# Hello from Wisconsin



## Adrian Quiney WI (Sep 14, 2007)

Welcome. Don't forget to figure an electric fence into your costs - the darn things are everywhere.


----------



## AmericasBeekeeper (Jan 24, 2010)

Welcome, if you cannot get land soon there are other options. I live in a condo and keep my hives at a college. Botanical gardens, colleges, parks and recreational areas, other farmers, many options until you have a place of your own


----------



## tsk (Nov 26, 2010)

Adrian Quiney WI said:


> Welcome. Don't forget to figure an electric fence into your costs - the darn things are everywhere.

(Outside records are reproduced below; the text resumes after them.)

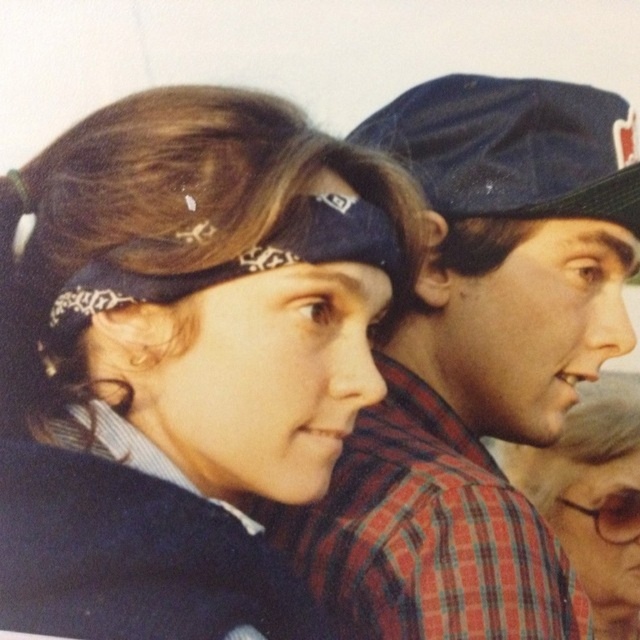
You are standing in front of the two people in the image. The point marked at coordinates (513, 147) indicates a specific location. What object is located at that point?

The point at coordinates (513, 147) marks the blue fabric baseball cap at upper right.

Based on the scene description, which object is positioned lower in the image between the matte black bandana at center and the blue fabric baseball cap at upper right?

The matte black bandana at center is positioned below the blue fabric baseball cap at upper right.

You are a photographer trying to take a portrait of both individuals in the scene. You notice two black accessories in the frame. Which matte black accessory is positioned lower between the matte black bandana at center and the matte black headband at upper center?

The matte black bandana at center is positioned lower than the matte black headband at upper center because it is not as tall as the headband.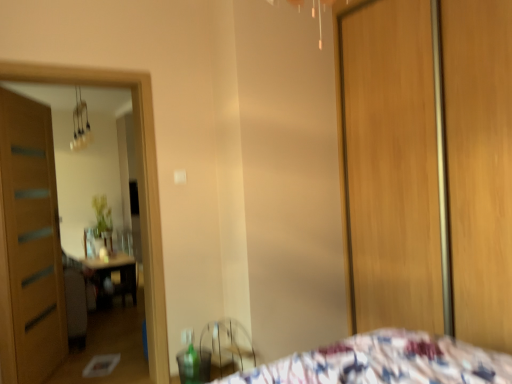
What do you see at coordinates (80, 123) in the screenshot? I see `metallic glass chandelier at upper left` at bounding box center [80, 123].

What do you see at coordinates (430, 165) in the screenshot?
I see `wooden screen door at right` at bounding box center [430, 165].

The width and height of the screenshot is (512, 384). Find the location of `wooden door at left`. wooden door at left is located at coordinates (31, 240).

Is wooden screen door at right at the left side of wooden door at left?

A: No.

From a real-world perspective, is wooden screen door at right under wooden door at left?

No, from a real-world perspective, wooden screen door at right is not under wooden door at left.

Is wooden screen door at right directly adjacent to wooden door at left?

No, wooden screen door at right is not in contact with wooden door at left.

From a real-world perspective, which object rests below the other?

wooden screen door at right is physically lower.

Image resolution: width=512 pixels, height=384 pixels. Find the location of `screen door located on the right of metallic glass chandelier at upper left`. screen door located on the right of metallic glass chandelier at upper left is located at coordinates (430, 165).

Based on the photo, in the image, is wooden screen door at right on the left side or the right side of metallic glass chandelier at upper left?

In the image, wooden screen door at right appears on the right side of metallic glass chandelier at upper left.

Does wooden screen door at right have a greater width compared to metallic glass chandelier at upper left?

Incorrect, the width of wooden screen door at right does not surpass that of metallic glass chandelier at upper left.

How many degrees apart are the facing directions of metallic glass chandelier at upper left and wooden screen door at right?

The angle between the facing direction of metallic glass chandelier at upper left and the facing direction of wooden screen door at right is 177 degrees.

Considering the positions of points (76, 140) and (453, 151), is point (76, 140) closer to camera compared to point (453, 151)?

That is False.

Is metallic glass chandelier at upper left not inside wooden screen door at right?

Yes, metallic glass chandelier at upper left is not within wooden screen door at right.

From the picture: From a real-world perspective, is metallic glass chandelier at upper left physically located above or below wooden screen door at right?

In terms of real-world spatial position, metallic glass chandelier at upper left is above wooden screen door at right.

How much distance is there between wooden door at left and metallic glass chandelier at upper left?

They are 2.33 meters apart.

Where is `door that is below the metallic glass chandelier at upper left (from the image's perspective)`? door that is below the metallic glass chandelier at upper left (from the image's perspective) is located at coordinates (31, 240).

Is metallic glass chandelier at upper left a part of wooden door at left?

No, wooden door at left does not contain metallic glass chandelier at upper left.

Considering the relative positions of wooden door at left and metallic glass chandelier at upper left in the image provided, is wooden door at left behind metallic glass chandelier at upper left?

No, the depth of wooden door at left is less than that of metallic glass chandelier at upper left.

Does wooden door at left come behind wooden screen door at right?

Yes.

Considering the relative positions of wooden door at left and wooden screen door at right in the image provided, is wooden door at left to the left of wooden screen door at right from the viewer's perspective?

Yes.

Is wooden door at left spatially inside wooden screen door at right, or outside of it?

wooden door at left is outside wooden screen door at right.

Considering the sizes of metallic glass chandelier at upper left and wooden door at left in the image, is metallic glass chandelier at upper left wider or thinner than wooden door at left?

In the image, metallic glass chandelier at upper left appears to be wider than wooden door at left.

Is metallic glass chandelier at upper left taller or shorter than wooden door at left?

Clearly, metallic glass chandelier at upper left is shorter compared to wooden door at left.

Is point (87, 140) positioned before point (8, 265)?

No.

Find the location of a particular element. The image size is (512, 384). door on the right side of metallic glass chandelier at upper left is located at coordinates (31, 240).

The width and height of the screenshot is (512, 384). Identify the location of door that appears below the wooden screen door at right (from the image's perspective). (31, 240).

Locate an element on the screen. The image size is (512, 384). light fixture that is behind the wooden screen door at right is located at coordinates (80, 123).

Which object lies nearer to the anchor point wooden door at left, wooden screen door at right or metallic glass chandelier at upper left?

metallic glass chandelier at upper left lies closer to wooden door at left than the other object.

From the image, which object appears to be nearer to wooden screen door at right, wooden door at left or metallic glass chandelier at upper left?

wooden door at left is closer to wooden screen door at right.

When comparing their distances from wooden door at left, does metallic glass chandelier at upper left or wooden screen door at right seem further?

The object further to wooden door at left is wooden screen door at right.

From the image, which object appears to be nearer to metallic glass chandelier at upper left, wooden screen door at right or wooden door at left?

wooden door at left is positioned closer to the anchor metallic glass chandelier at upper left.

Looking at this image, looking at the image, which one is located further to metallic glass chandelier at upper left, wooden door at left or wooden screen door at right?

Based on the image, wooden screen door at right appears to be further to metallic glass chandelier at upper left.

From the image, which object appears to be nearer to wooden screen door at right, metallic glass chandelier at upper left or wooden door at left?

Among the two, wooden door at left is located nearer to wooden screen door at right.

You are a GUI agent. You are given a task and a screenshot of the screen. Output one action in this format:
    pyautogui.click(x=<x>, y=<y>)
    Task: Click on the door between metallic glass chandelier at upper left and wooden screen door at right from left to right
    
    Given the screenshot: What is the action you would take?
    pyautogui.click(x=31, y=240)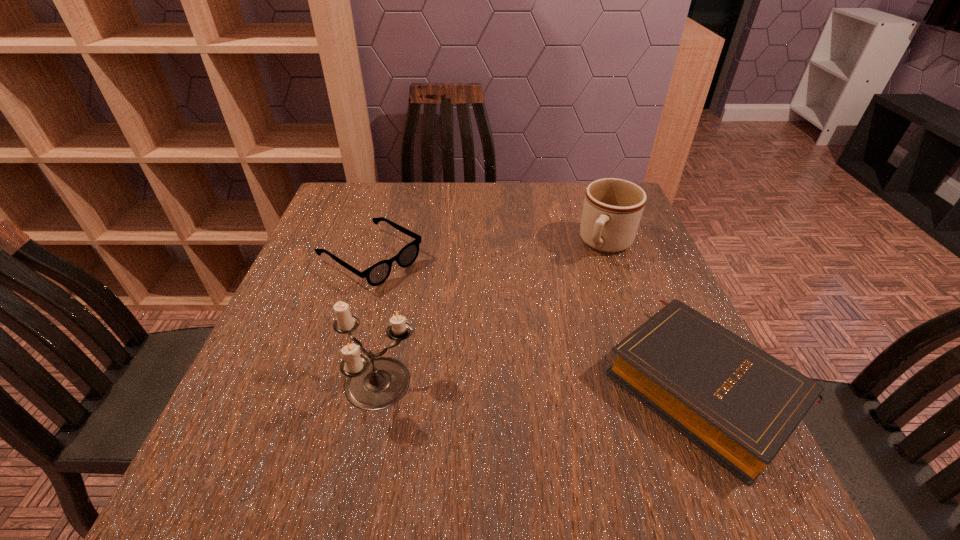
The image size is (960, 540). In order to click on vacant area in the image that satisfies the following two spatial constraints: 1. on the back side of the tallest object; 2. on the left side of the second tallest object in this screenshot , I will do `click(408, 244)`.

Electric fence? Sorry, I don't understand this comment?


----------



## natureboy (Jun 8, 2010)

it's for the black bears. they love to tear the hives apart and eat the bees and brood.


----------



## tsk (Nov 26, 2010)

Ahh, ok. I don't think there is a significant presence of bears in my area. I've never seen one in all my years (around here at least).


----------



## bigeddie (Feb 19, 2008)

Welcome!
I don't think you have to worry about bear where you live but up in the far north where I live they are plentyful and more than willing to tear up the bee yard. I know from experience.
Good luck!

Eddie


----------



## indypartridge (Nov 18, 2004)

Hello and Welcome!

I'm sure you'll find this to be a great forum to learn more about beekeeping. The "How to Start Beekeeping" subforum contains many good tips covering the basics - be sure to check it out. Also, I've found the 'search' function to be very useful: many times I can find instant answers to my questions in previous discussions & threads.

I also recommend getting involved in a local club. Clubs are great places to find mentors and get connected with local beekeepers:
http://www.wihoney.com/LocalBeeClubs.html


----------



## JohnK and Sheri (Nov 28, 2004)

Welcome to the forum. 

Sheri


----------



## brendanfan (Oct 22, 2010)

Hello and welcome. I am in waterford wi. just moved back. If you have any questions or need help i can try but might not have ALL the answers.This is my 3rd year in beekeeping so I have some answers but not all. good luck .


----------



## Beeslave (Feb 6, 2009)

Welcome to Beesource fellow Wisconsinite.


----------



## dragonfly (Jun 18, 2002)

Welcome to Beesource tsk- glad you decided to join us.


----------